• _REQUEST_
Express every line of the rows below as a Markdown table with the columns Number and Line. Number the lines in order and omit any blank lines.

Saved entries
···

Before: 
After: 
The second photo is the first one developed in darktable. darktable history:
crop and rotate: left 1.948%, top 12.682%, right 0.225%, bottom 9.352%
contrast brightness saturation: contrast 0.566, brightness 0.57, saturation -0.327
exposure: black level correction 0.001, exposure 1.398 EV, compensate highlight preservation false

···

• _EXERCISE RESPONSE_
| Number | Line |
|---|---|
| 1 | Before:  |
| 2 | After:  |
| 3 | The second photo is the first one developed in darktable. darktable history: |
| 4 | crop and rotate: left 1.948%, top 12.682%, right 0.225%, bottom 9.352% |
| 5 | contrast brightness saturation: contrast 0.566, brightness 0.57, saturation -0.327 |
| 6 | exposure: black level correction 0.001, exposure 1.398 EV, compensate highlight preservation false |